▶ [TASK GOAL] Please copy the data, beginning at the line that has "彩のごとく 炭火と旬菜" and stopping after the line that has "ム飲み放題2480円→2180円！", and swap "クーポン" for "割引券" while leaving all else unchanged.

Page images and their extracted text
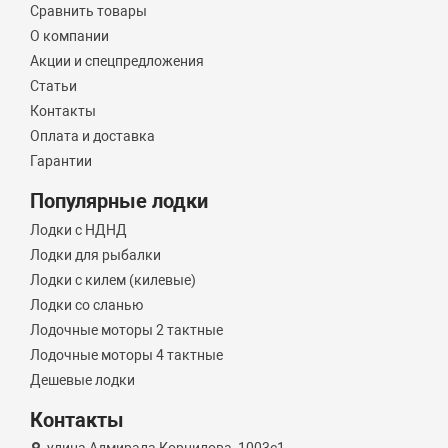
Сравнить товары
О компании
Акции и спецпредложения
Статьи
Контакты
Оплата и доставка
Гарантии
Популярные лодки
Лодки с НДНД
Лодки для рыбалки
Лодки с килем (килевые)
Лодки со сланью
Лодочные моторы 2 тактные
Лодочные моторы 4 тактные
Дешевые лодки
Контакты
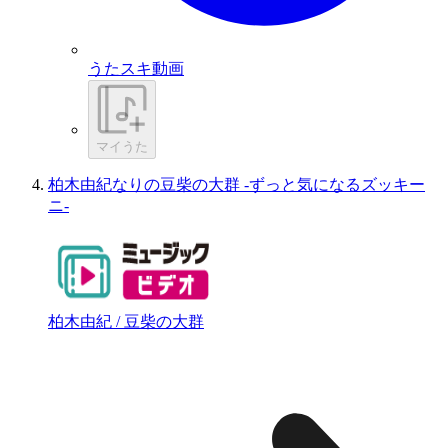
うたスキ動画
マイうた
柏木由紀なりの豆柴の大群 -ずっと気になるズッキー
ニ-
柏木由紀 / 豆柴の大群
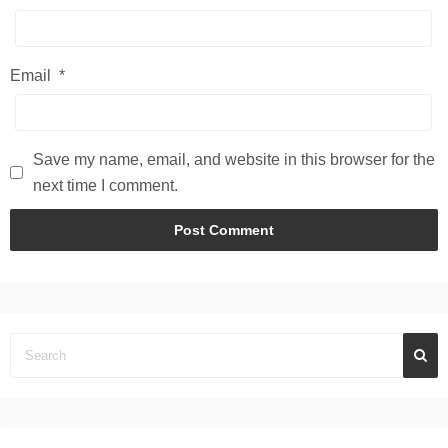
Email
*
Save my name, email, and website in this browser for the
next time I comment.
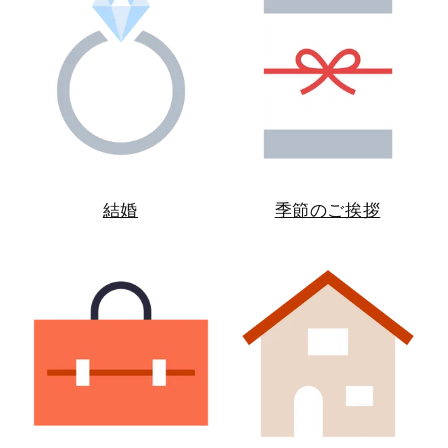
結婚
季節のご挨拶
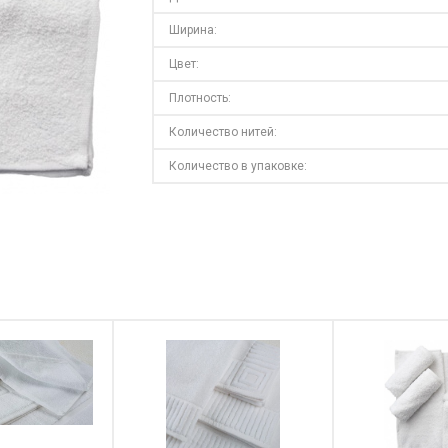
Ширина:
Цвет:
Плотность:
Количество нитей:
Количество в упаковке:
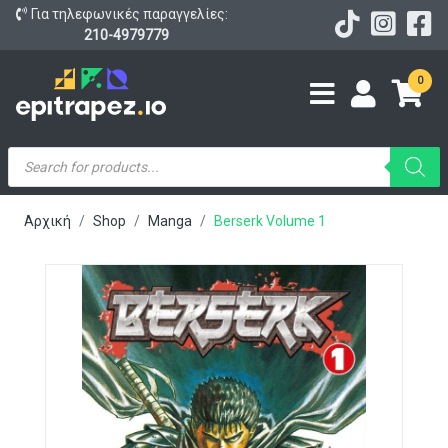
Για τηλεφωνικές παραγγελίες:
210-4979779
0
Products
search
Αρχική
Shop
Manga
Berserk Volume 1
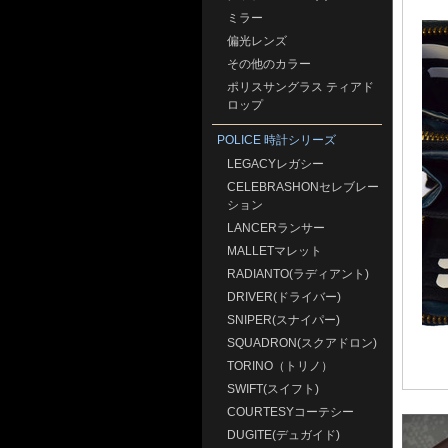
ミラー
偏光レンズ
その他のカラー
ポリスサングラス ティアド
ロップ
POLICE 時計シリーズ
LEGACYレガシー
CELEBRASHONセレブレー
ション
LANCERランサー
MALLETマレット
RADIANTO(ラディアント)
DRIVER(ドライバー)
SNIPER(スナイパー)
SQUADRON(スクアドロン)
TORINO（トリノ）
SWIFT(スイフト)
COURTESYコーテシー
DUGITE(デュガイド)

---

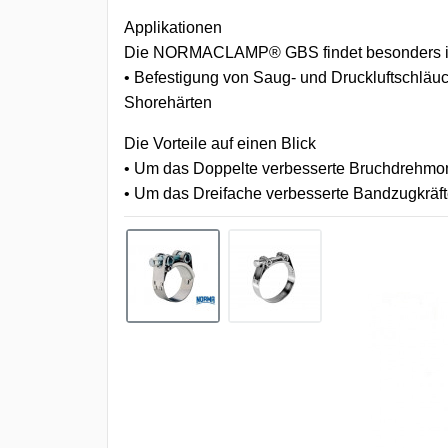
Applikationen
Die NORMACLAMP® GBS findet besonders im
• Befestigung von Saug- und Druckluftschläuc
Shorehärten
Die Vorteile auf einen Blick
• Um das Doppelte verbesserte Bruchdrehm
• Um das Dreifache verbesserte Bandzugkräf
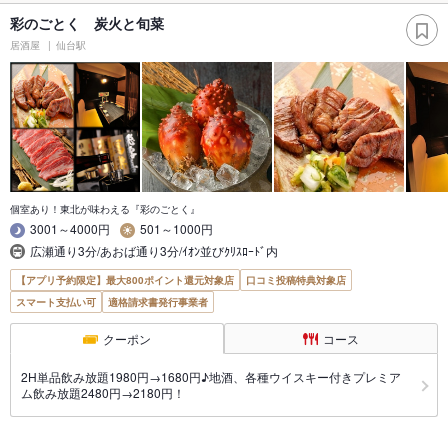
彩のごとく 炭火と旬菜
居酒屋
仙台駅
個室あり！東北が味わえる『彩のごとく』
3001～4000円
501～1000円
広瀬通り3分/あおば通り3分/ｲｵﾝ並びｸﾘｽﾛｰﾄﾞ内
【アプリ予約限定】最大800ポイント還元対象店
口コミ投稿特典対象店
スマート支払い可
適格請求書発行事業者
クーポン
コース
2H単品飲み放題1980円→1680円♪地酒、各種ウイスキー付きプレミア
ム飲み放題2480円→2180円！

▶ [TASK RESULT]
彩のごとく 炭火と旬菜
居酒屋
仙台駅
個室あり！東北が味わえる『彩のごとく』
3001～4000円
501～1000円
広瀬通り3分/あおば通り3分/ｲｵﾝ並びｸﾘｽﾛｰﾄﾞ内
【アプリ予約限定】最大800ポイント還元対象店
口コミ投稿特典対象店
スマート支払い可
適格請求書発行事業者
割引券
コース
2H単品飲み放題1980円→1680円♪地酒、各種ウイスキー付きプレミア
ム飲み放題2480円→2180円！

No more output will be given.